The percentage of users who want to hide their data is less than 10%, according to Sheret. “We are absolutely transparent and people know they have complete control of their data and can put personal information on their public profile, link it to their own music chart or publish to Facebook, or they can keep it to themselves,” he says.

“Eventually we want a relationship where we can inform people about their listening habits and show them how many new bands they have listened to this year and what genres of music they have listened to. The analysis will surprise them.”

As the mobile marketing area grows, there is also an emerging challenge for companies targeting consumers on their handheld devices. Managing director of the Europe branch of the Mobile Marketing Association Paul Berney, says getting consumer permission will be central to building trust and helping people manage their own data.

The number of people accessing the mobile web is set to exceed 1 billion by 2015, with mobile advertising revenue reaching $3.3bn (£2bn) by the end of this year, according to Strategy Analytics figures.

“At the moment, much of the permission-based mobile marketing is delivered through the messaging channel, but this will shift towards using apps, the mobile web and other mobile functionality, which will allow for rich media and more interactivity,” says Berney.

With more power over consumer data lying ahead, there are challenges for both marketers and individuals to adapt. Brands must spend more time convincing their potential customers of the benefits that sharing their data can bring them. Meanwhile, consumers must also accept more responsibility for how their information is used and how secure it is.

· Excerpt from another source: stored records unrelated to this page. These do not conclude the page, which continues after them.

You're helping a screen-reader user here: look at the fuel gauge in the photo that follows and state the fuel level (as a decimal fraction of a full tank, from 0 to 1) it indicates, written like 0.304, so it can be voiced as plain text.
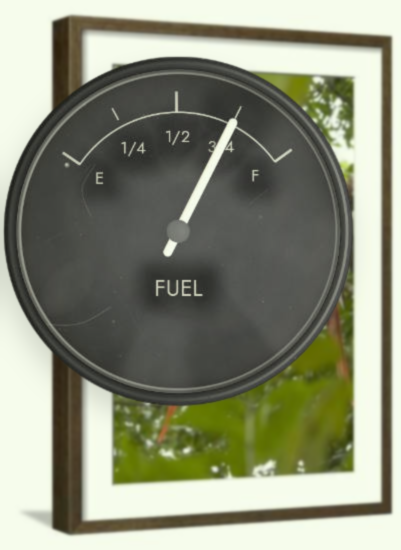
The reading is 0.75
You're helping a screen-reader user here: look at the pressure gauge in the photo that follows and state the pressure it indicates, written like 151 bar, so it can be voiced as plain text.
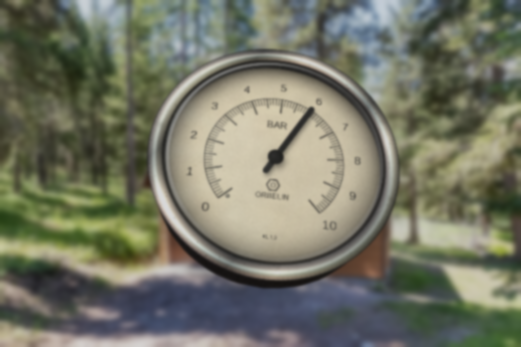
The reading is 6 bar
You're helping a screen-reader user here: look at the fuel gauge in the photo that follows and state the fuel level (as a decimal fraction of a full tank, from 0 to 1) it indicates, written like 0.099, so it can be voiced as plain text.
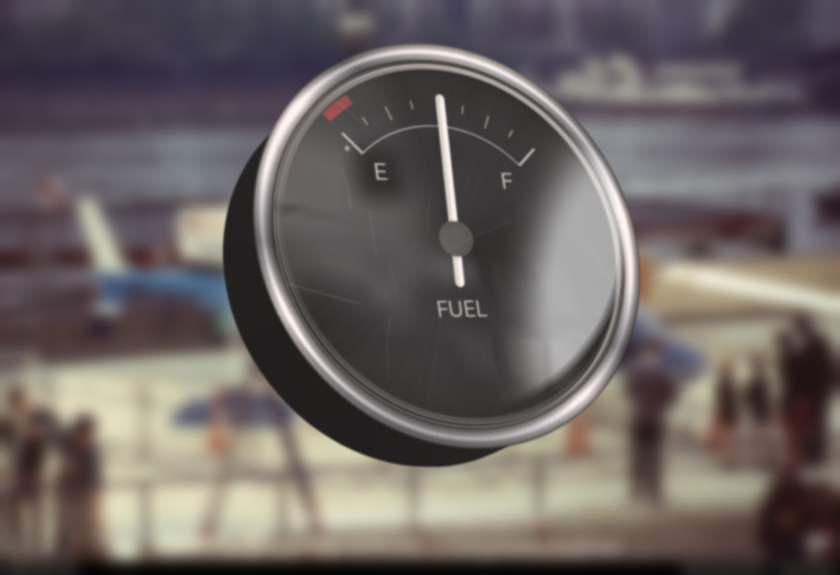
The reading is 0.5
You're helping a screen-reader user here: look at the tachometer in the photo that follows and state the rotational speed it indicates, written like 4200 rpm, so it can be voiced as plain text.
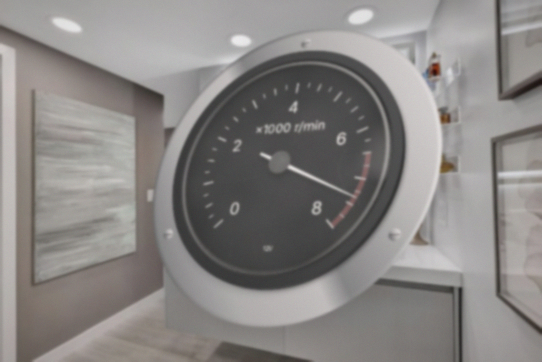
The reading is 7375 rpm
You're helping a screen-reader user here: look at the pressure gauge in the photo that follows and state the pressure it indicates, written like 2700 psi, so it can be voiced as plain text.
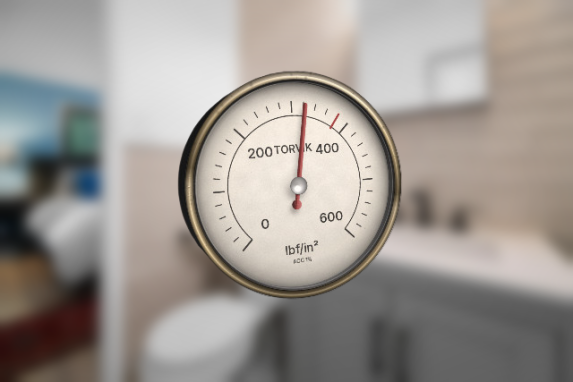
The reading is 320 psi
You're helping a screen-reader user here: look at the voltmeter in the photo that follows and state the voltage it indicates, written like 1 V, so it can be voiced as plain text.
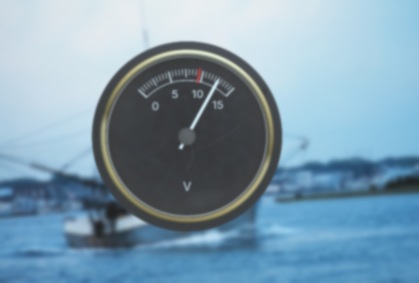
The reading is 12.5 V
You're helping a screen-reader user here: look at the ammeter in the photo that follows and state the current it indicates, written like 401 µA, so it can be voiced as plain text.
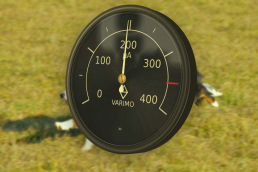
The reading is 200 µA
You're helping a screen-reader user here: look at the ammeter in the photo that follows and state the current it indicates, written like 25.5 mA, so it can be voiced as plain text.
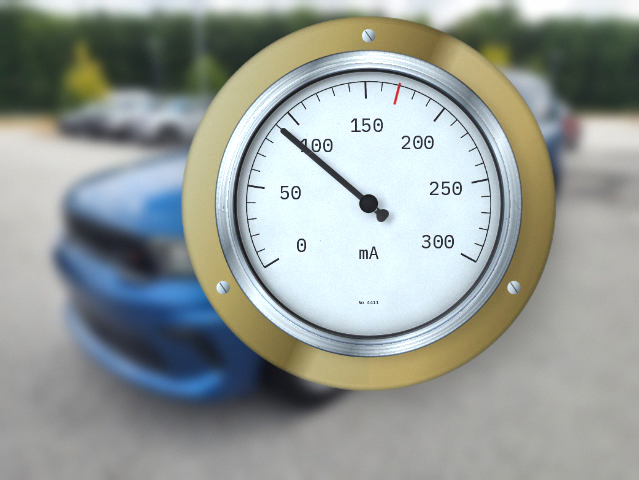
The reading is 90 mA
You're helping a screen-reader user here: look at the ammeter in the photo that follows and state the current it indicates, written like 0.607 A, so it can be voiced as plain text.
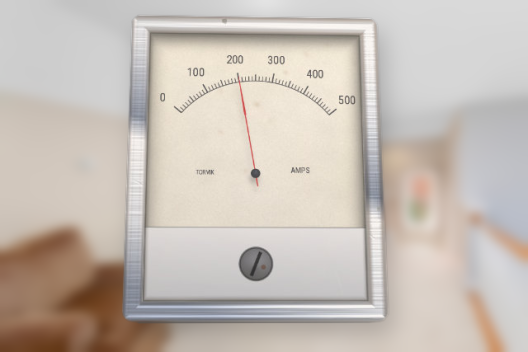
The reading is 200 A
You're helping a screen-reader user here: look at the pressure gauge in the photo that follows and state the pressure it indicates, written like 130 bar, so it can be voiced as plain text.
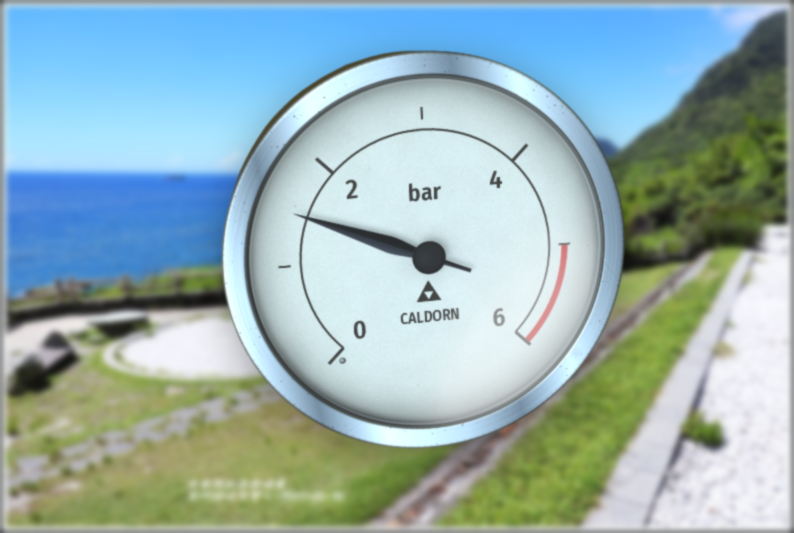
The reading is 1.5 bar
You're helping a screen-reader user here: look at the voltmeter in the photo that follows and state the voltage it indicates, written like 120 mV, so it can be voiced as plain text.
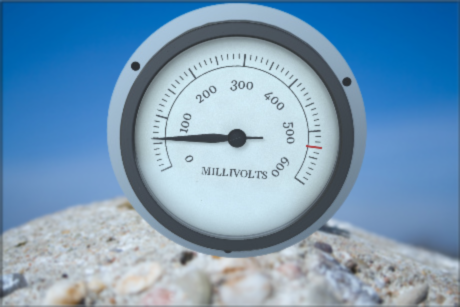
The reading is 60 mV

The brands that help people to stay in control but still reward their customers for sharing valuable information are set to gain long-term loyalty, as well as short-term sales.

Sioned Jones, Head of business operations and support, Oxfam


Oxfam is certainly aware of personal identity management (PIM) because as an organisation, we are all about accountability and transparency and we need to take the same approach with consumer data.

In October, we began to look at making changes to our privacy statement to make it clearer to our supporters what data we hold and how we use it. Oxfam GB is part of many Oxfam organisations around the world, so there is an abundance of data.

Things had to change because there was an agreement that if a supporter from the US buys something from our website, we wouldn’t market to them because they were based in an affiliate country. This gave the impression we weren’t talking to someone who interacted with us in the UK and that was not ideal.

We will have a revamped website in the new year, which will take into account amendments to the UK’s Privacy and Electronic Communications Regulations, which require organisations to gain consent before collecting user data or storing tracking programs, such as cookies on users’ computers.

We are trying to be more proactive so consumers trust us as a brand when sharing data with us. We are updating the My Account section on the website so people can control what data they share.

The value exchange for consumers’ data is crucial because Oxfam needs supporters to share their details so we can ask for and receive donations. We reassure them that their information is secure because people give us money as well as their data.

Oxfam wants to encourage people to share more information to help our campaigns. We hold legal preferences and know what people want to receive but we need it to be more targeted, so people can tell us if they are more interested in some of our work than others.

This would help us target specific supporters if there is an emergency and funds are needed urgently. We have a massive duty of care not to misuse people’s data and we make it clear we don’t pass it on to third parties; we just communicate clearly what information we need.